Sunday, January 17, 2010

Fuck

It's always the mornings when you have to wake up early that you can't sleep. Brain is roiling, won't settle down, retreading old ground and wearing a hole in my mental carpet. Despite my best attempts to get rid of the iron maiden bed I sleep in, it looks like I'll be sleeping in it for a few more weeks; don't have the money to buy a new mattress. The bed realizes its days are numbered though, and is making a last ditch attempt in destroying my neck muscles.

Thursday, January 7, 2010

A resurgance of style

One of the things that's always fascinated me is the Canadian obsession with comfort, and how it's often mistaken for style. I have been to third world slums, seen beggars with mutilated limbs and people living homeless on the streets who are for the most part still better dressed than the average Canadian, which is a bit of a mind-fuck. Why do the citizens of a country with one of the highest GDP's in the world dress like crack addicts, and even more importantly why are they proud of it?

Canadians love comfort. They covet it, treasure it, and will do anything in the pursuit of obtaining this vague and elusive idea. It's like a drug, perverting their view of the world and making relatively normal people do crazy things in the it's name. Like every drug, unless you're also on it you don't see the appeal. I'm looking at you 'Roots', and you 'Ugg boots', and you Walmart sweatpants and Old Navy hoodies and your idiot savant corporate ravings of comfort. Wear flip flops in winter, it's comfortable. Wear your pajamas to the mall, it's comfortable. Better buy those sweat pants and extra size too large, it's more comfortable. And so on...

On behalf of the rest of the world, allow me to say: you are all fucking slobs. Where the fuck else in the world would you get away with wearing half the shit I see at the average mall, let alone have it be called stylish or fashionable? How the hell is an XL hoodie more comfortable than a properly sized sweater? I don't want to see your fucking toes in the summer, let alone in a blizzard; encase those feet in shoes god dammit.

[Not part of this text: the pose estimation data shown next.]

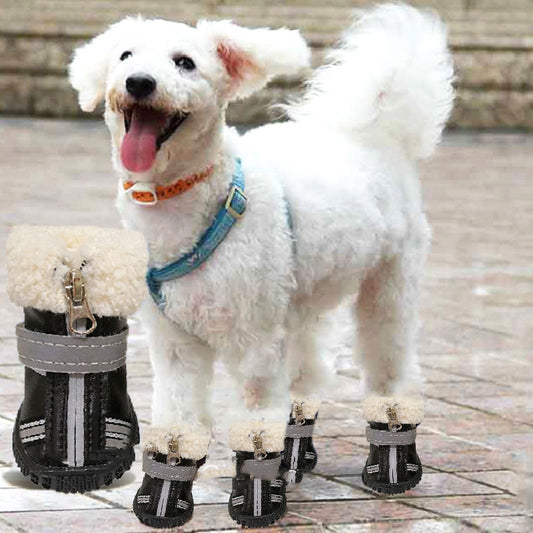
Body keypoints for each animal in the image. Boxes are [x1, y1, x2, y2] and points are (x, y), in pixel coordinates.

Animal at [68, 0, 454, 496]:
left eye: (185, 63)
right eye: (125, 56)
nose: (139, 82)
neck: (193, 202)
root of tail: (378, 134)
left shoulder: (254, 341)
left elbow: (255, 422)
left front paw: (258, 494)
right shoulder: (176, 343)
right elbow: (180, 420)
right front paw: (167, 491)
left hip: (388, 282)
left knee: (390, 360)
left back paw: (392, 453)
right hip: (301, 300)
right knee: (308, 371)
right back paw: (298, 452)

I remember going to Sweden and having a revelation. In my small circle of friends I'm seen as a snappy dresser (this is a bad thing) with a slightly worrying interest in clothing and personal style. In reality I spend about 5 minutes a day getting ready, and have a very small wardrobe that consists of carefully chosen items which fit me well and look half decent. The basic pride I take in my appearance is seen as questionable in Canada, but when I got off the plan in Stockholm for the first time I felt like a bum. Everyone was dressed impeccably, kids wearing the latest trends, fitted clothing, adults looking smart in suits and coats, not a single ski jacket or dirty running sneaker in sight! People were riding bikes in a full suit and tie, which was a nice change from the usual North American spandex clad shiny-helmeted freaks zipping around looking like some alien fetus on two wheels. If the Scandinavians can do this, why can't we?

It would be great to experience a resurgence of personal style, where people take pride in what they wear and how they look. To steal a line from another blog, "clothing is the outward expression of a man's state of mind... it's my voice before I ever say a word." Let's have more fun with the way we get dressed.